Evaluation of stratospheric age of air from CF4, C2F6, C3F8, CHF3, HFC-125, HFC-227ea and SF6; implications for the calculations of halocarbon lifetimes, fractional release factors and ozone depletion potentials
Abstract. In a changing climate, potential stratospheric circulation changes require long-term monitoring. Stratospheric trace gas measurements are often used as a proxy for stratospheric circulation changes via the
mean age of air values derived from them. In this study, we investigated five potential age of air tracers – the perfluorocarbons CF4, C2F6 and C3F8 and the hydrofluorocarbons CHF3 (HFC-23) and HFC-125 – and compare them to the traditional tracer SF6 and a (relatively) shorter-lived species, HFC-227ea.

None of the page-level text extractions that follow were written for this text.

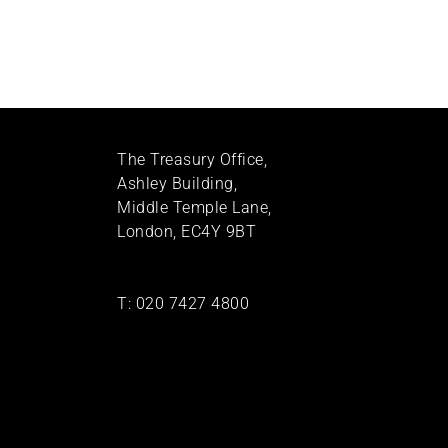
The Treasury Office,
Ashley Building,
Middle Temple Lane,
London, EC4Y 9BT
T:
020 7427 4800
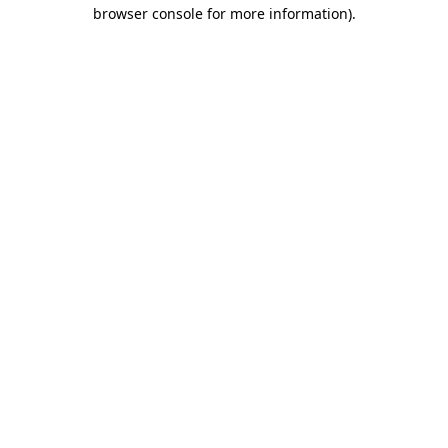
browser console for more information).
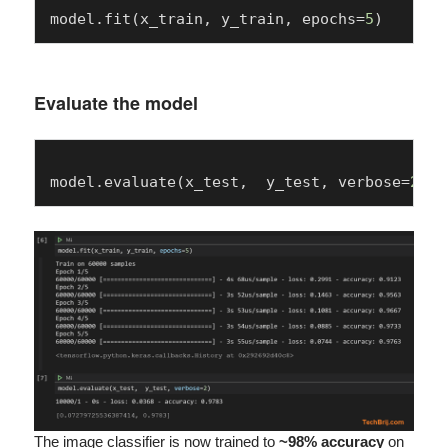
model.fit(x_train, y_train, epochs=
5
Evaluate the model
model.evaluate(x_test,  y_test, verbose=
2
The image classifier is now trained to
~98% accuracy
on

A detailed uncertainty analysis was performed on mean ages derived from these
new tracers to allow us to confidently compare their efficacy as age tracers to the existing tracer, SF6. Our results showed that uncertainties associated with the mean age derived from these new age tracers are similar to those derived from SF6, suggesting that these alternative compounds are suitable in this respect for use as age tracers. Independent verification of the suitability of these age tracers is provided by a comparison between samples analysed at the University of East Anglia and the Scripps Institution of Oceanography. All five tracers give younger mean ages than SF6, a discrepancy that increases with increasing mean age. Our findings qualitatively support recent work that suggests that the stratospheric lifetime of SF6 is significantly less than the previous estimate of 3200 years. The impact of these younger mean ages on three policy-relevant parameters – stratospheric lifetimes, fractional release factors (FRFs) and ozone depletion potentials – is investigated in combination with a recently improved methodology to calculate FRFs. Updates to previous estimations for these parameters are provided.